What is Merge Sort?
Merge Sort is a divide-and-conquer algorithm used to sort an array or list. It splits the array into smaller parts, sorts them, and then merges the sorted parts back together. It is very efficient, especially for large datasets.
Key Characteristics
- Time complexity: \(O(n \log n)\) for all cases (best, average, and worst).
- Space complexity: \(O(n)\) because it uses temporary arrays.
- Stable sorting: Keeps the relative order of equal elements.
How Merge Sort Works
Merge Sort follows these steps:
- Divide: Split the array into two halves.
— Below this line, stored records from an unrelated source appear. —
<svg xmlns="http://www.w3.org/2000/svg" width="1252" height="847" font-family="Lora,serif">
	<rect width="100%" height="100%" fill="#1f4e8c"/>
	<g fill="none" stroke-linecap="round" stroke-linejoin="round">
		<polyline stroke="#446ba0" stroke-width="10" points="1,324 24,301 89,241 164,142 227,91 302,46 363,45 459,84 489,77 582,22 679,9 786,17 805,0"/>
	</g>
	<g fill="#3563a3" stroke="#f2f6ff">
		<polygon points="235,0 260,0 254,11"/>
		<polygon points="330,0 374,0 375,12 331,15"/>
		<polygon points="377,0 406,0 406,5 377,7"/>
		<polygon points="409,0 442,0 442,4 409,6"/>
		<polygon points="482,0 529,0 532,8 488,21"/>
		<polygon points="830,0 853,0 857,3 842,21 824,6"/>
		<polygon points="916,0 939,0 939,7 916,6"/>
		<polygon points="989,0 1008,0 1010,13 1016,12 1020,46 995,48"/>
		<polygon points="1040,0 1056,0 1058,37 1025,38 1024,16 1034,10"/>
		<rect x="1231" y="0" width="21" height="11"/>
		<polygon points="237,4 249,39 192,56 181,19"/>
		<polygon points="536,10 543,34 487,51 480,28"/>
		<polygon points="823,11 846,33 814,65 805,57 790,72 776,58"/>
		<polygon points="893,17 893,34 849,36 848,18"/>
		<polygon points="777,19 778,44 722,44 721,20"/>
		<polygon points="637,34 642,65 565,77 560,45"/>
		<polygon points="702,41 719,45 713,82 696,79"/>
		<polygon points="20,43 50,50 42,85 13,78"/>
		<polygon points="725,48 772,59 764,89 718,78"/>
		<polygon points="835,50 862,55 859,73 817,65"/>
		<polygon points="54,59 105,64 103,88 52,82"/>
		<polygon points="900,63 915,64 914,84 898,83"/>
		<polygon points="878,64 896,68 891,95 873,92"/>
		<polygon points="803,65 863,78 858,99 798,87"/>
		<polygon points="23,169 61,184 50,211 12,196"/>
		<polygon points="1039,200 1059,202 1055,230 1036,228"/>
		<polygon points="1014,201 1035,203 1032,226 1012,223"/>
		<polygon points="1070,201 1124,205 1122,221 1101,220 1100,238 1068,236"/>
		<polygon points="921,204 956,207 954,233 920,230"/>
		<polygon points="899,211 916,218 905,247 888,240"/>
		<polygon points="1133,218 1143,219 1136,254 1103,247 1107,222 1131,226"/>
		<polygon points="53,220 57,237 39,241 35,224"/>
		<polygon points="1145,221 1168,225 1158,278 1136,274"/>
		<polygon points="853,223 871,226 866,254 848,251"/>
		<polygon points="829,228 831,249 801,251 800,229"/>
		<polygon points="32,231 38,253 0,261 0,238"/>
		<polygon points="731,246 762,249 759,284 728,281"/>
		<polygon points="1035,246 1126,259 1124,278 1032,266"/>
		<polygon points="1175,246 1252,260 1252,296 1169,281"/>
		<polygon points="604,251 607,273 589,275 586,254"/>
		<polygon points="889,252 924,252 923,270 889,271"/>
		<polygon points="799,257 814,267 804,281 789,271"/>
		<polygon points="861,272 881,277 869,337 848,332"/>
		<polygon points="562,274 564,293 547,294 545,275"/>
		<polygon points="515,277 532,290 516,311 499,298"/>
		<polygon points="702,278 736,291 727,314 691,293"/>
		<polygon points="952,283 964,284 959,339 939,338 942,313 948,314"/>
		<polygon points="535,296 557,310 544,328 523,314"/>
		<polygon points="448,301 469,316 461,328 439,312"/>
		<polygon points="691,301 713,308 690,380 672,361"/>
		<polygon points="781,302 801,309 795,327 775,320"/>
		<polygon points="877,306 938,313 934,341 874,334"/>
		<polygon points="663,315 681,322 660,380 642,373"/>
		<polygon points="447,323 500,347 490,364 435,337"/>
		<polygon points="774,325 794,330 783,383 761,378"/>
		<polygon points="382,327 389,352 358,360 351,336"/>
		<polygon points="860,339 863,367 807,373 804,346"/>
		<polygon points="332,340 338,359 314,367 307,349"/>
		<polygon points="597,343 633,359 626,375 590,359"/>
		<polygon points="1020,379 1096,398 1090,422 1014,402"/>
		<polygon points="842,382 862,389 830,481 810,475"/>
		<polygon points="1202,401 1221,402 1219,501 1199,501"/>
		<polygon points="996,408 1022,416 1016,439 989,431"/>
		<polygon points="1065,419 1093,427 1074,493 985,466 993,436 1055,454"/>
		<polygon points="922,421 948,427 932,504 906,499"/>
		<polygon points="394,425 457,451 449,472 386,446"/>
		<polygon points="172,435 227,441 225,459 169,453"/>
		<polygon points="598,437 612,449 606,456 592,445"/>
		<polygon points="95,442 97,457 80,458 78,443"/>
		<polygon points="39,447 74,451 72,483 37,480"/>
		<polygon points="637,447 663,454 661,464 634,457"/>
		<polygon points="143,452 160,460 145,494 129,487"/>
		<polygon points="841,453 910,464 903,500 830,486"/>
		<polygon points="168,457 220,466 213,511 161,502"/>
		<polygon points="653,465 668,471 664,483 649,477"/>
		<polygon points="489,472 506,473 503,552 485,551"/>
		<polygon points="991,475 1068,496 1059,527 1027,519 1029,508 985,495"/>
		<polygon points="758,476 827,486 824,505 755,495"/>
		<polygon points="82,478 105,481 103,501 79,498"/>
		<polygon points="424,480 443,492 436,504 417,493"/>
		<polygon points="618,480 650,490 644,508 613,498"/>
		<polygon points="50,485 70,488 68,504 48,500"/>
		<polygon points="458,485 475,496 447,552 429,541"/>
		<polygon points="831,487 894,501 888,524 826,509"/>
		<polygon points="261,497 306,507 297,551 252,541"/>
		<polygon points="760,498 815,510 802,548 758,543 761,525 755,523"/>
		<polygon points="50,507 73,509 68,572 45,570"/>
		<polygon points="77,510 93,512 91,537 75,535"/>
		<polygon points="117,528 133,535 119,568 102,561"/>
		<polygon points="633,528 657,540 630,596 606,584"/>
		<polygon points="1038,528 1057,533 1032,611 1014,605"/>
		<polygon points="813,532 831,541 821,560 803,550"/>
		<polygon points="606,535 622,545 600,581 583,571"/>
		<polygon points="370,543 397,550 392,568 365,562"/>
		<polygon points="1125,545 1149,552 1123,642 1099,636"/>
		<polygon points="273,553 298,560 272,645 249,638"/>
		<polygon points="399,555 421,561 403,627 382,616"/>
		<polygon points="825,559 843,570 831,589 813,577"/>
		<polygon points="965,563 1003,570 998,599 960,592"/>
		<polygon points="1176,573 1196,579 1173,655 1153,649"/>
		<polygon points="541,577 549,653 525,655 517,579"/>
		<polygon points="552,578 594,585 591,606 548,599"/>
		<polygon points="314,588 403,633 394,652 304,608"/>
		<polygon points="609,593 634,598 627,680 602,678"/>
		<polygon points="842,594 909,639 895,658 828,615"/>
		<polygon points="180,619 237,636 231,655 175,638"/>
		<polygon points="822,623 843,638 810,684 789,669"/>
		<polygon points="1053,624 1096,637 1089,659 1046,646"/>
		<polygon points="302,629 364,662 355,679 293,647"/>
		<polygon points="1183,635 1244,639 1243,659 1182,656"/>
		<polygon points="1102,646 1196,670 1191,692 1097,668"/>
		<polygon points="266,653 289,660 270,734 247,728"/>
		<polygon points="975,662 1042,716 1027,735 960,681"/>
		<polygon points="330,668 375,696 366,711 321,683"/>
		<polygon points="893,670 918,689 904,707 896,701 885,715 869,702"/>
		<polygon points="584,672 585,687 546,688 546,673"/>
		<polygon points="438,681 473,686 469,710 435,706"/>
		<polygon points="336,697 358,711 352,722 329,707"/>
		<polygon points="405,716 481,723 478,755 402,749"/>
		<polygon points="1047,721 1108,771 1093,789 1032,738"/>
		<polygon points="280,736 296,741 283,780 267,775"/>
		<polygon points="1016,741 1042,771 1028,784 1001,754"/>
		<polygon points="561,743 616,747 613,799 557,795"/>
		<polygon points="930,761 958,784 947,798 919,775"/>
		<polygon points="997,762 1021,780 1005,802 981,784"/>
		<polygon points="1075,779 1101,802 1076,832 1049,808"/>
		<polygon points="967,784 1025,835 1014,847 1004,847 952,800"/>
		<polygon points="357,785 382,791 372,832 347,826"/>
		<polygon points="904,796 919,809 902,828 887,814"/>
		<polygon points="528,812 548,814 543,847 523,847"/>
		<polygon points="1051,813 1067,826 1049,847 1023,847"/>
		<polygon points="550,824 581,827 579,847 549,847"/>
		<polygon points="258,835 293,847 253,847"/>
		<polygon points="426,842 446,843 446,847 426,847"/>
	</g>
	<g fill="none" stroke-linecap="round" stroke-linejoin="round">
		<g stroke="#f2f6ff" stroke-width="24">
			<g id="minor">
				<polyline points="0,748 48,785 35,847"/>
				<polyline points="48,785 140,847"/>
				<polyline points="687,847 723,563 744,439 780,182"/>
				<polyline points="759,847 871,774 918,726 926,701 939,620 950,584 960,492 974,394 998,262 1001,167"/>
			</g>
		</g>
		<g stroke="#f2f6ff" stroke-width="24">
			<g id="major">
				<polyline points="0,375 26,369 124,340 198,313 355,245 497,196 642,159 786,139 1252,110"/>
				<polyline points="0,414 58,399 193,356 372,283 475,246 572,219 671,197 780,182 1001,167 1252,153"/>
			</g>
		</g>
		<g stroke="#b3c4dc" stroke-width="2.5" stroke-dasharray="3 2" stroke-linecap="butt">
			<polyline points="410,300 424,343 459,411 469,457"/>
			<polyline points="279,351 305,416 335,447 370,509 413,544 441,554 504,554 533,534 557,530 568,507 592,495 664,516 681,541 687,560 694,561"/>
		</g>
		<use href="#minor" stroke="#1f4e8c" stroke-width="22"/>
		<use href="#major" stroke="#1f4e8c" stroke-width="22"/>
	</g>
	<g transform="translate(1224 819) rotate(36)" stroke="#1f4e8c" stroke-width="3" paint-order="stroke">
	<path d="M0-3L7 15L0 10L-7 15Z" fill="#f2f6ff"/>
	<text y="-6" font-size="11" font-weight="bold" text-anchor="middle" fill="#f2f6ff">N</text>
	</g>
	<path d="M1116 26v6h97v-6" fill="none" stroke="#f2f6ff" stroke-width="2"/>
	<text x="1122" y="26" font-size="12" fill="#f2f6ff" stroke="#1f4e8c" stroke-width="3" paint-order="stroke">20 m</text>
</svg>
- Conquer: Recursively sort each half.
- Combine: Merge the two sorted halves into a single sorted array.
Pseudocode
def merge_sort(array):
if len(array) <= 1:
return array
# Step 1: Split the array
mid = len(array) // 2
left_half = merge_sort(array[:mid])
right_half = merge_sort(array[mid:])
# Step 2: Merge sorted halves
return merge(left_half, right_half)
def merge(left, right):
merged = []
i = j = 0
# Compare elements and merge
while i < len(left) and j < len(right):
if left[i] <= right[j]:
merged.append(left[i])
i += 1
else:
merged.append(right[j])
j += 1
# Add remaining elements
merged.extend(left[i:])
merged.extend(right[j:])
return merged
How the Merge Step Works
The merge step combines two sorted arrays into one sorted array:
- Compare the first elements of both arrays.
- Add the smaller element to the result array.
- Repeat until one array is empty.
- Add all remaining elements from the non-empty array.
Common Questions
1. What is the downside of Merge Sort?
Merge Sort requires extra space to store temporary arrays during the merge process. This space complexity of \(O(n)\) can be a limitation in memory-constrained environments.